# THE EXERCISE
Display each line in the items below that contains the word "watch".

• • • • •

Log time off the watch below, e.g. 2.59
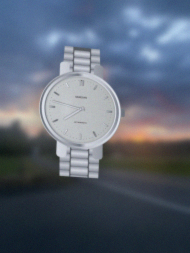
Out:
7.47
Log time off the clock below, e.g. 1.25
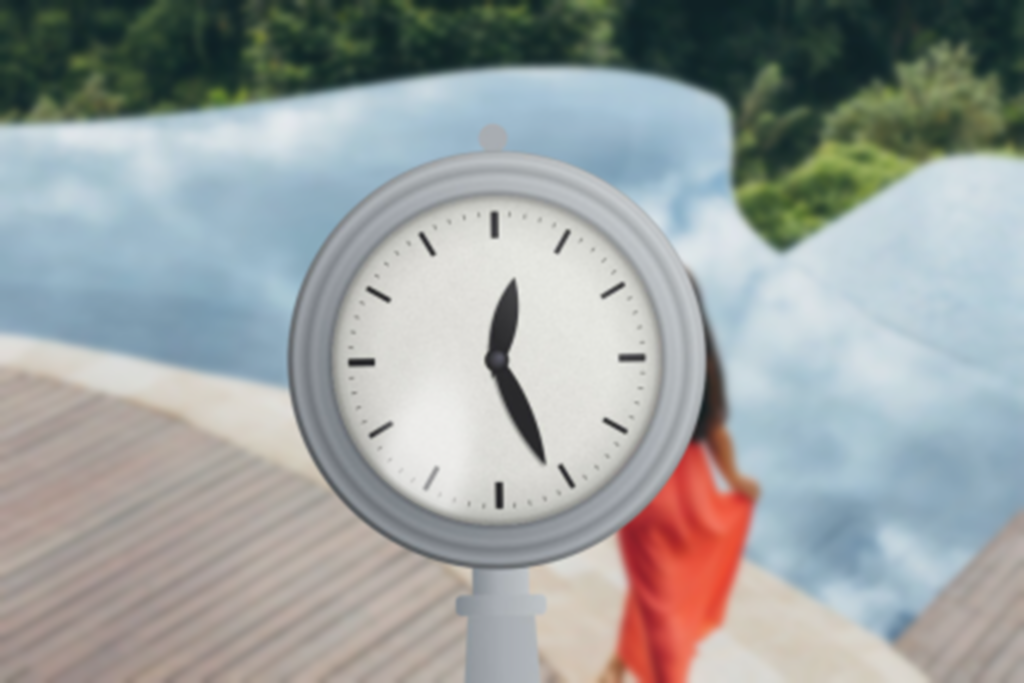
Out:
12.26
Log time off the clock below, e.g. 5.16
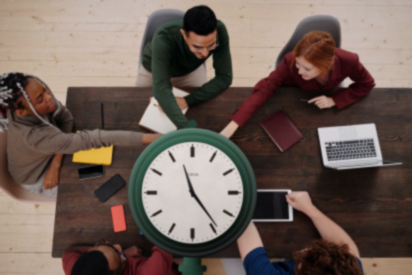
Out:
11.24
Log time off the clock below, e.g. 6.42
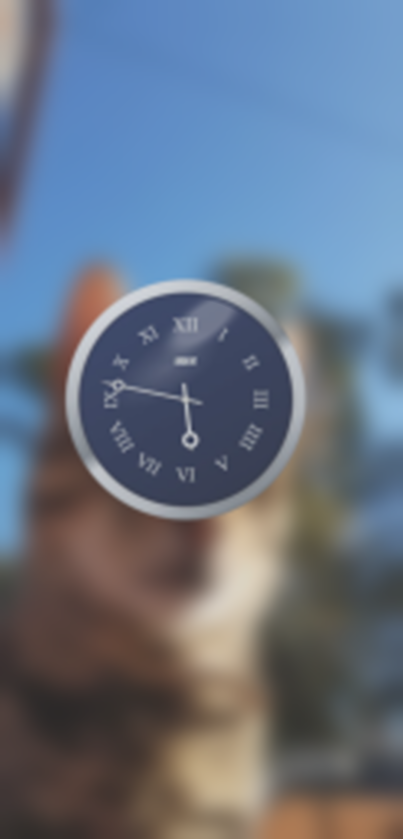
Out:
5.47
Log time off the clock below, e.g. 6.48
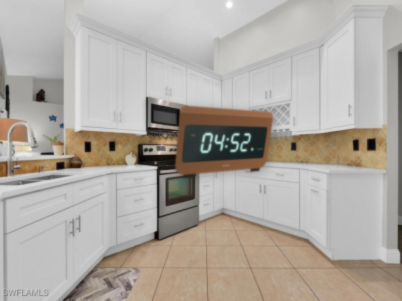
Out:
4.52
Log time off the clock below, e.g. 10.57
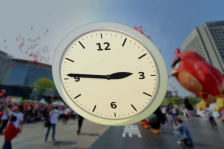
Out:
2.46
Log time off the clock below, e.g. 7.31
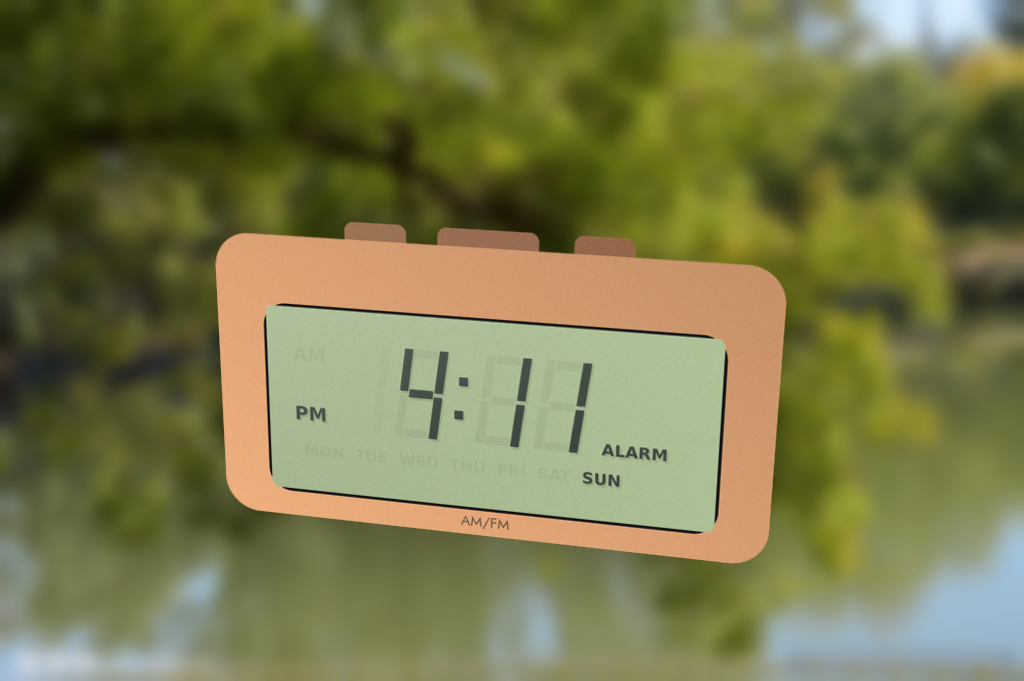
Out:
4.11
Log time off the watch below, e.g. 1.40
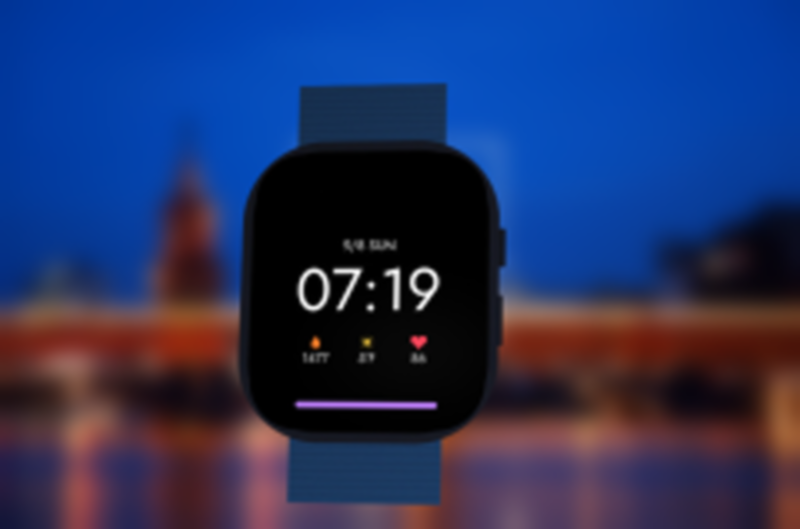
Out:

• • • • •

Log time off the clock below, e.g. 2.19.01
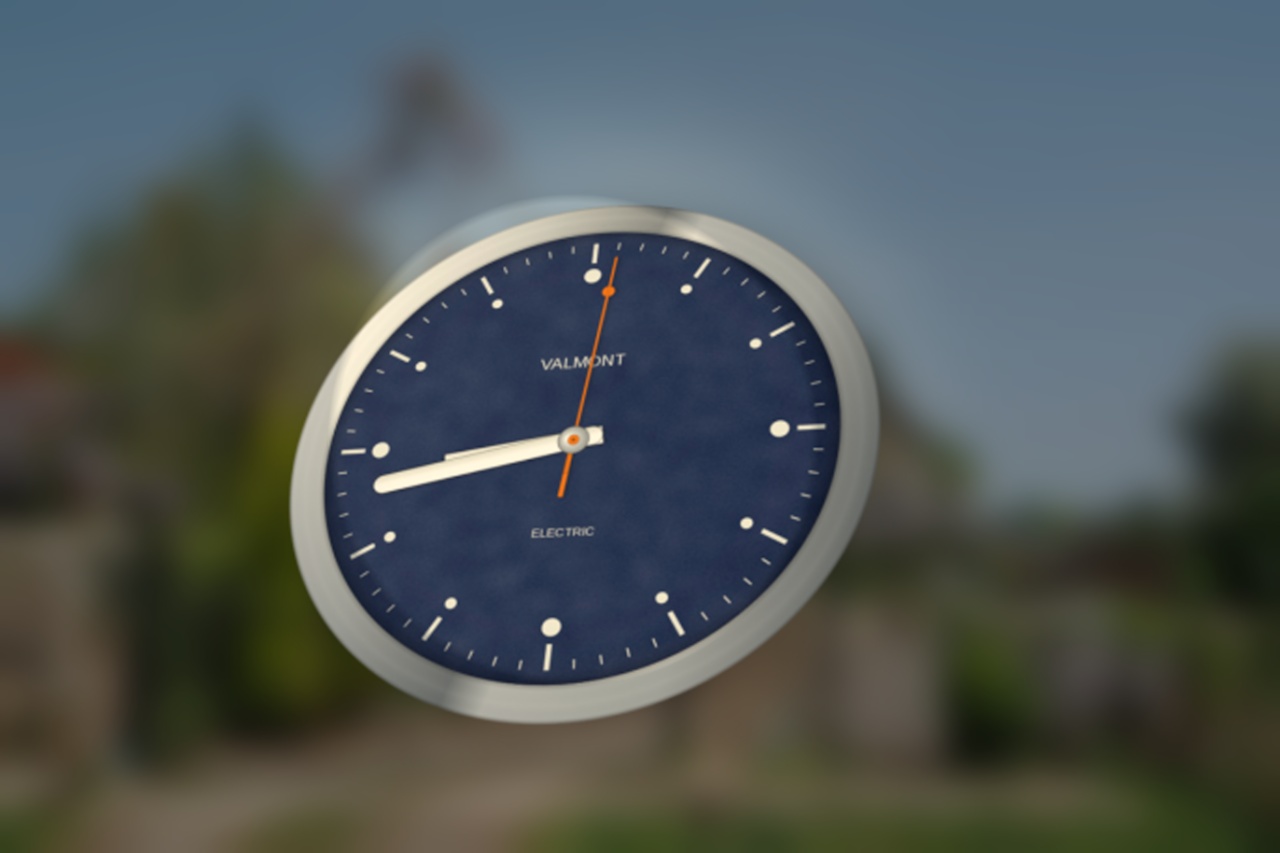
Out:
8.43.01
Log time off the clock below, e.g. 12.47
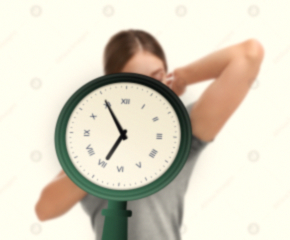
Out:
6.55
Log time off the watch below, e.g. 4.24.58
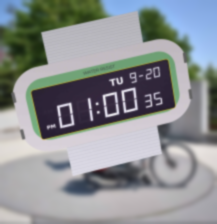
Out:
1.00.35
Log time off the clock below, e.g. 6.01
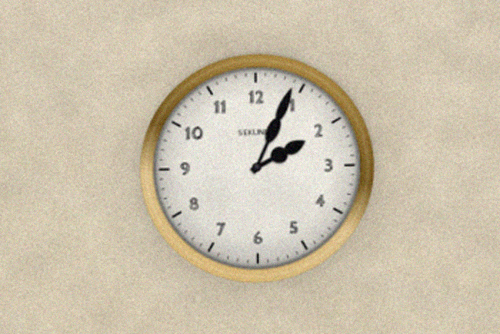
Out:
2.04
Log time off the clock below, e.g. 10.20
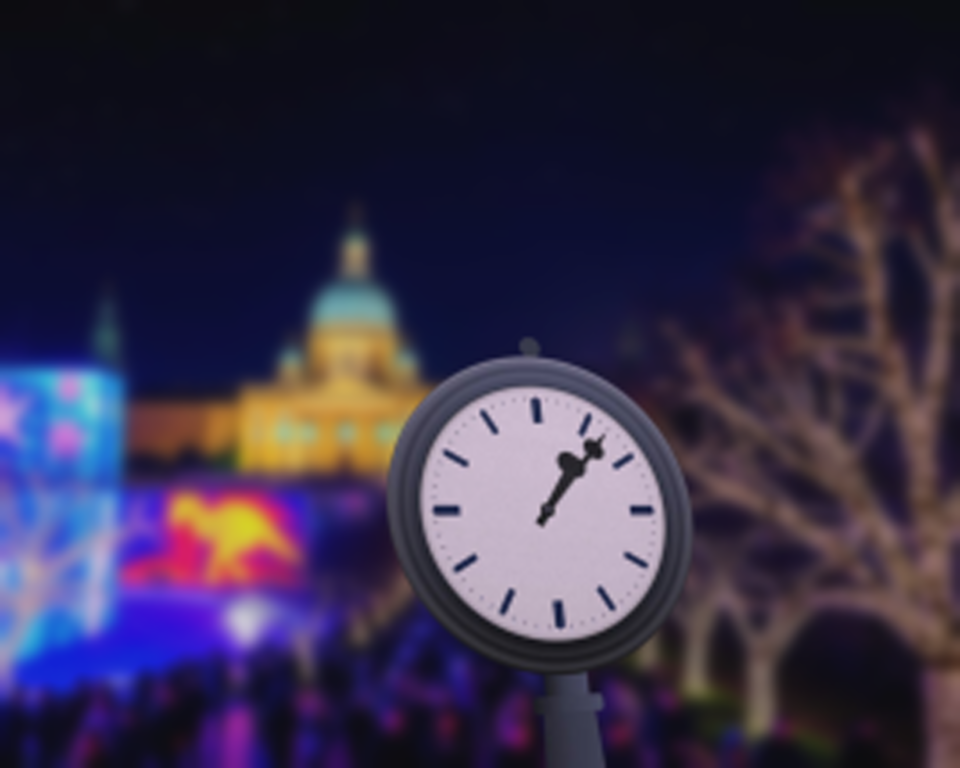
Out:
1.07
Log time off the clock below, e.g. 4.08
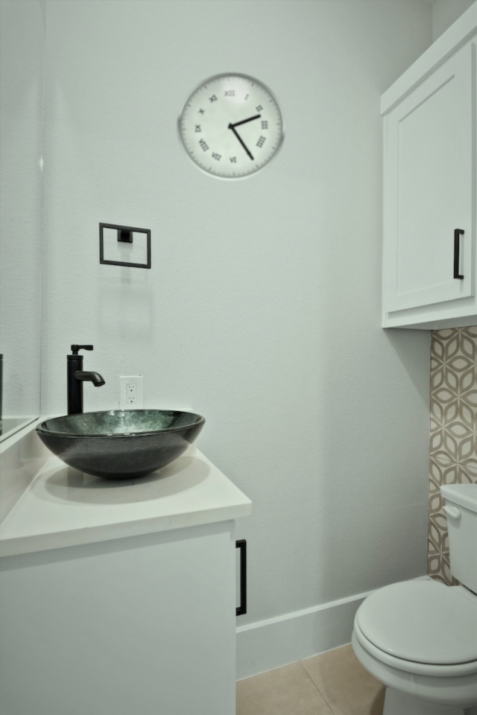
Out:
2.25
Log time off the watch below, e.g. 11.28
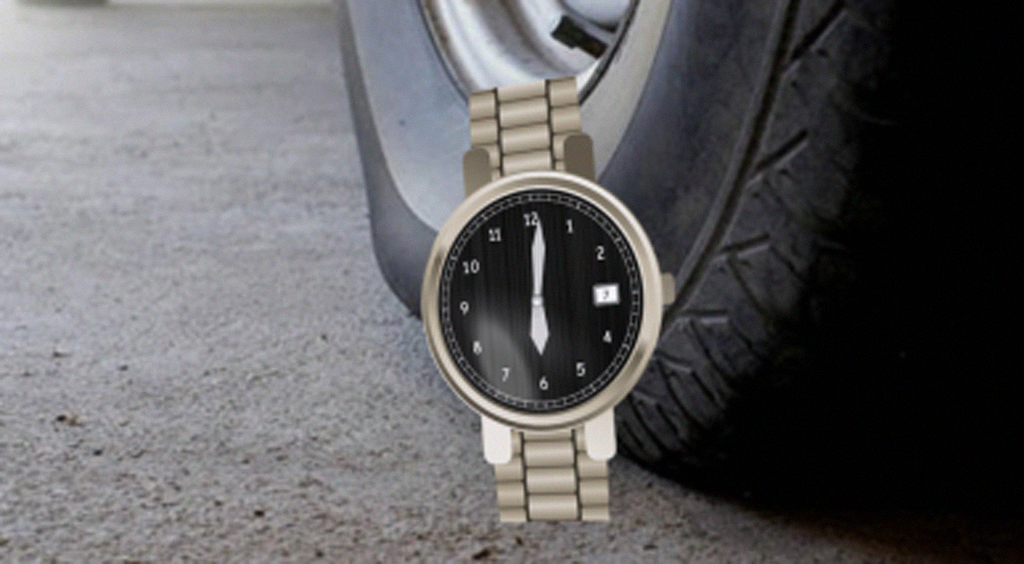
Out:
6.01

• • • • •

# EXPECTED ANSWER
Log time off the watch below, e.g. 2.59
Log time off the watch below, e.g. 1.40
Log time off the watch below, e.g. 4.24.58
Log time off the watch below, e.g. 11.28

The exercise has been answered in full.